Western blot was run on a 10-20% gradient acrylamide gel. Samples were loaded as follows from left to right: (1) 50ng of Human recombinant AKT1 protein (tagged) Cat# ab62279, (2) 25µg of non-induced NIH3T3 cell extract and (3) 25µg of PDGF induced NIH3T3 cell extract. Membrane Blocking was carried out with 5% Milk+50mM Tris+0.05% Tween-20 pH 7.4, primary antibodies (A) Total AKT1 and (B) pSer473, were incubated overnight in 5% BSA+50mM+0.05% Tween-20 pH 7.4 and secondary antibodies were incubated for 2 hours in 5% Milk+50mM Tris+0.05% Tween-20 pH 7.4.

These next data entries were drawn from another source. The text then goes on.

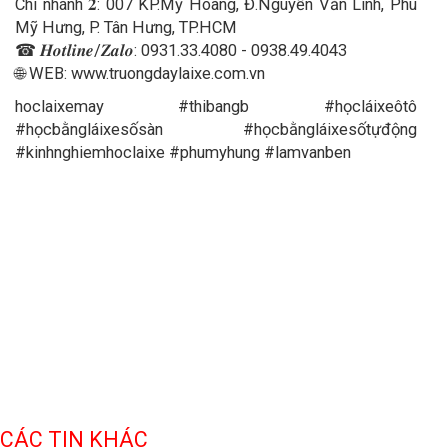
Chi nhánh 𝟐: 007 KP.Mỹ Hoàng, Đ.Nguyễn Văn Linh, Phú
Mỹ Hưng, P. Tân Hưng, TP.HCM
☎ 𝑯𝒐𝒕𝒍𝒊𝒏𝒆/𝒁𝒂𝒍𝒐: 0931.33.4080 - 0938.49.4043
🌐 WEB: www.truongdaylaixe.com.vn
hoclaixemay #thibangb #họcláixeôtô
#họcbằngláixesốsàn #họcbằngláixesốtựđộng
#kinhnghiemhoclaixe #phumyhung #lamvanben
bằng ô tô: học lái xe ô tô ; thi bằng lái ô tô ; thi bằng B ;
học lái xe quận 7 ; học lái xe quận 5 ; học lái xe nhà bè ;
học lái xe bình chánh ; học lái xe quận 10; học lái xe quận
8
bằng xe máy: học lái xe máy ; thi bằng lái xe máy; thi
bằng A1; thi bằng A ; học lái xe quận 7 ; học lái xe quận 5
; học lái xe nhà bè ; học lái xe bình chánh ; học lái xe quận
10 ; học lái xe quận 8
CÁC TIN KHÁC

ICC was carried out on NIH3T3 cells treated with PDGF (Left) or vehicle (right) using this kit. Labeling was carried out with a polyclonal antibody GAR-594 (Akt-1 pSer473) and GAM-488 (Akt-1 total). The PDGF induced cells (left) show a significant induction of Akt phosphorylation at residue S473 in comparison to the non-induced control (right).

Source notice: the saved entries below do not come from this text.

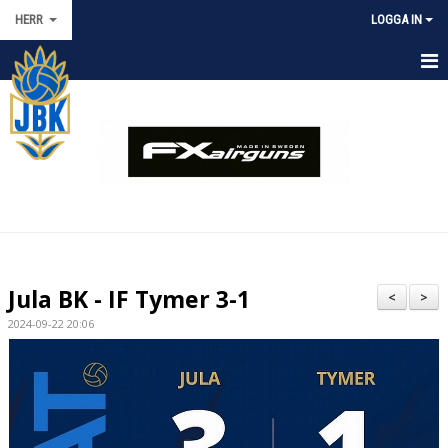
HERR
LOGGA IN
HEM
NYHETER
KALENDER
TRUPPEN
MATCHER
Jula BK - IF Tymer 3-1
<
>
BILDGALLERI
2024-09-22 20:06
DOKUMENT
KONTAKT
GÄSTBOK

ICE was carried out on MCF7 cells seeded at 25,000 cells per well (top) and NIH3T3 cells seeded at 150,000 cells per well (bottom) treated for 30 min with appropriate compounds after overnight serum starvation. Signal is shown as a 60 minutes kinetic readout after normalization with janus green. Insulin treatment increases specific phosphorylation by 25 fold in MCF7 cells, whereas PDGF treatment increases specific phosphorylation of AKT by 50 fold in NIH3T3 cells.
Cells were seeded the day before at the specified cell densities, allowed to adhere and exposed to serum starvation overnight. The next day, cells were treated with 50nM of Insulin for 30 minutes at 37°C. The signal was obtained using this kit as described. Total Akt1 with Ex/Em=360/450nm (LEFT) and Akt1 pSer473 with Ex/Em=555/595nm (RIGHT) are shown as raw signal after background subtraction (no primary antibody on wells seeded at corresponding density).